I’ve read this story four times and I don’t like the conclusions that I have made. This story seems to suggest that women cannot survive in the wilderness by themselves and that Indians are stubborn and stupid. But maybe I’m wrong. Maybe Fréchette is trying to indicate that men underestimate women’s abilities.

However, the portrait she paints of the widow and her children intimates that the men’s suggestions that she rejoin her people are not unwise: “The nursing baby turned its head from the brown breast and looked up with listless eyes which seemed to fill the wan little face”; “As they neared the widow’s camp they could see her fishing, with her gaunt children crouched about her in an old canoe” And the comment that “The sick baby had sunk to sleep, and was drawing the long, peaceful breaths of that perfect rest which a weak creature enjoys when held in strong arms” indicates that the man holding the baby has a strength that the mother, who held it only moments before, does not.

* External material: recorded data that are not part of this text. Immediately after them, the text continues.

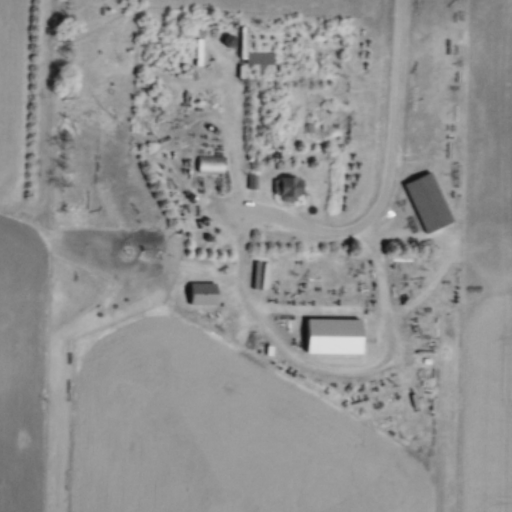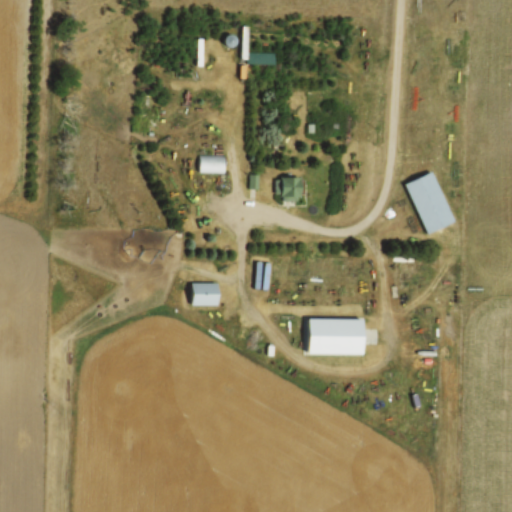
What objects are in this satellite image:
silo: (227, 38)
building: (252, 48)
building: (198, 49)
building: (309, 125)
building: (209, 162)
building: (209, 162)
road: (384, 177)
building: (252, 179)
building: (286, 185)
building: (290, 187)
crop: (247, 393)
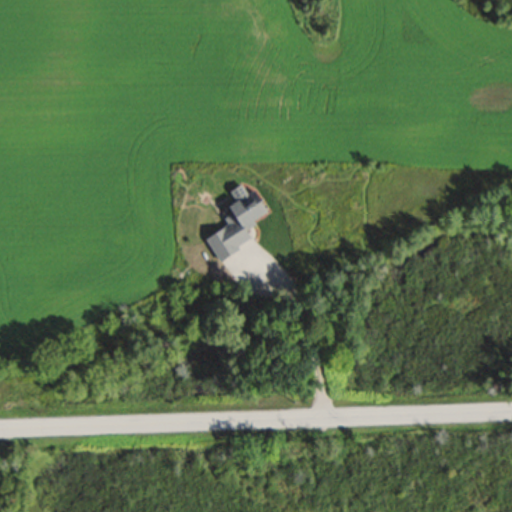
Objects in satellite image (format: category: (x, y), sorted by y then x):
road: (256, 423)
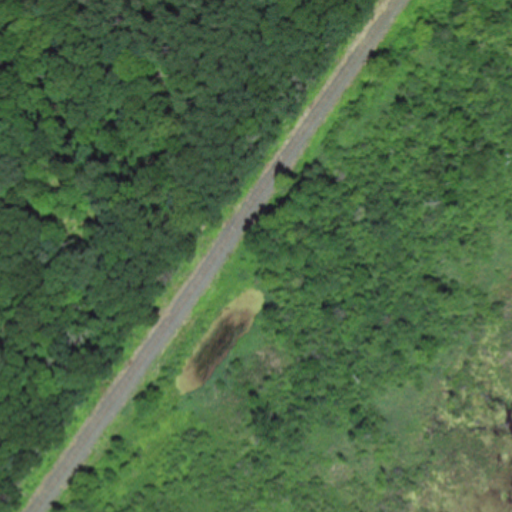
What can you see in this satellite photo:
railway: (216, 256)
park: (326, 301)
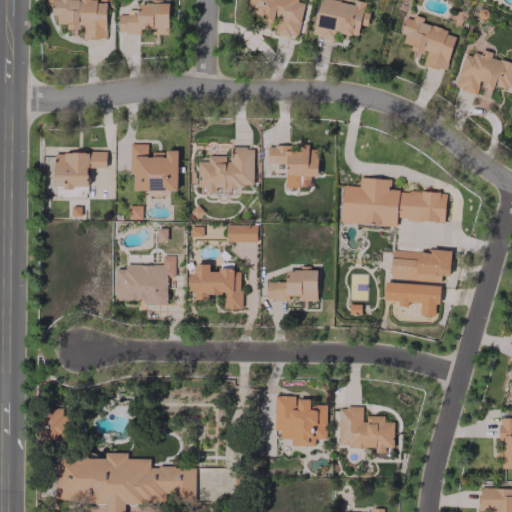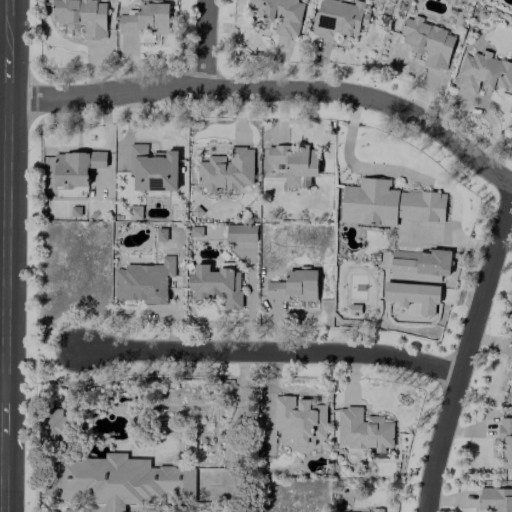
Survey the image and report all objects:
building: (278, 13)
building: (81, 17)
building: (144, 18)
building: (338, 18)
building: (428, 42)
road: (204, 45)
building: (482, 73)
road: (271, 91)
building: (295, 163)
building: (75, 167)
building: (152, 168)
road: (389, 169)
building: (225, 170)
building: (387, 203)
building: (134, 212)
building: (240, 232)
building: (160, 234)
road: (4, 256)
building: (418, 265)
building: (143, 281)
building: (216, 284)
building: (293, 285)
building: (413, 295)
road: (272, 347)
road: (464, 363)
road: (1, 387)
building: (298, 419)
building: (53, 426)
building: (363, 429)
building: (505, 442)
building: (119, 481)
building: (495, 499)
building: (374, 510)
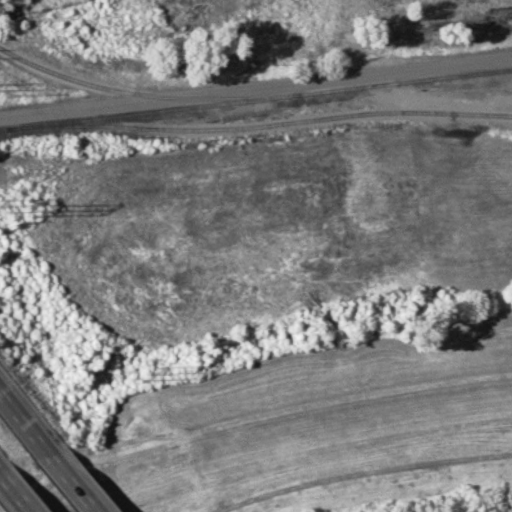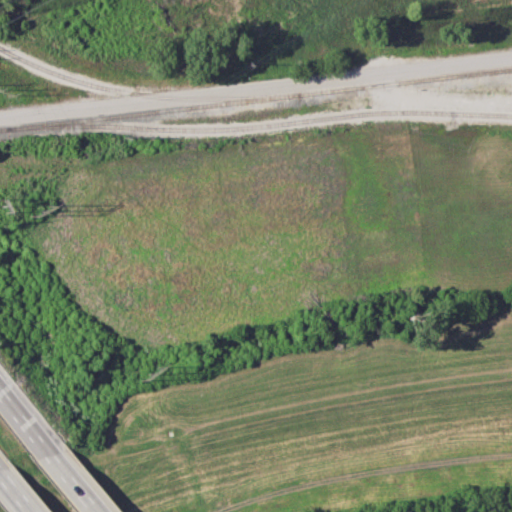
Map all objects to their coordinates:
road: (256, 87)
railway: (144, 93)
railway: (256, 98)
railway: (258, 125)
power tower: (38, 210)
crop: (264, 228)
power tower: (146, 369)
road: (16, 420)
road: (253, 421)
road: (61, 476)
road: (15, 493)
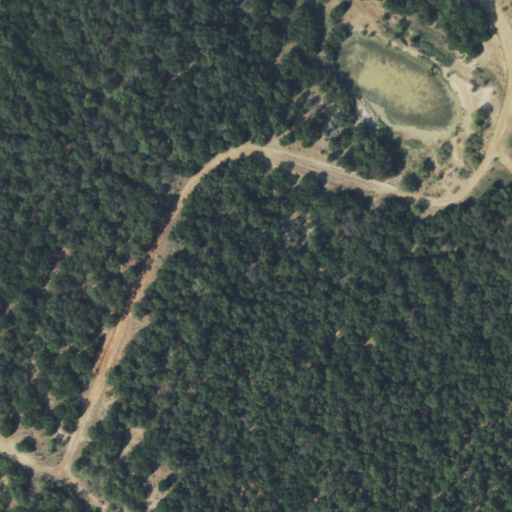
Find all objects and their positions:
road: (506, 83)
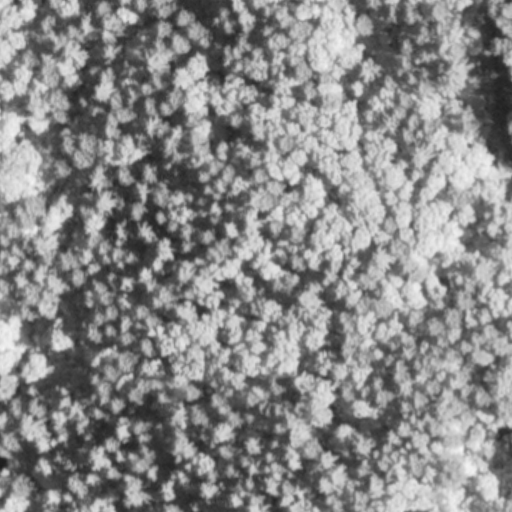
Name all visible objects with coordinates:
road: (496, 65)
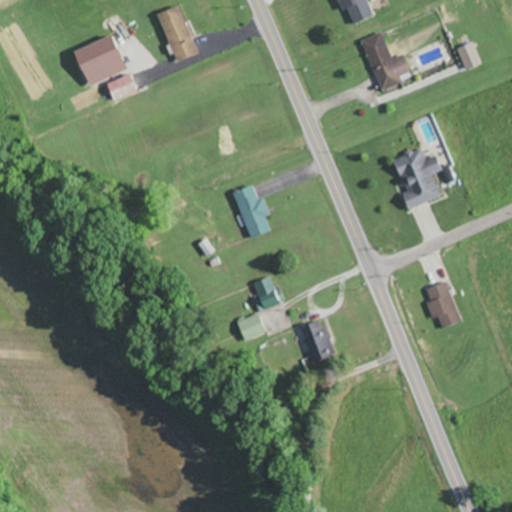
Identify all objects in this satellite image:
building: (180, 34)
building: (388, 62)
building: (124, 87)
building: (423, 176)
road: (442, 241)
road: (364, 255)
building: (270, 292)
building: (255, 327)
building: (322, 341)
road: (364, 342)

There is a something of a switch in typical gender roles in this story. Besides an allusion to breastfeeding, the widow does not display very stereotypical feminine qualities. She is quite stolid and unemotional, while the men seem more nurturing. Upon seeing the baby, the man feels compelled to take the child in his arms. And the exploring party donates supplies to the widow with “willing hands and aching hearts.”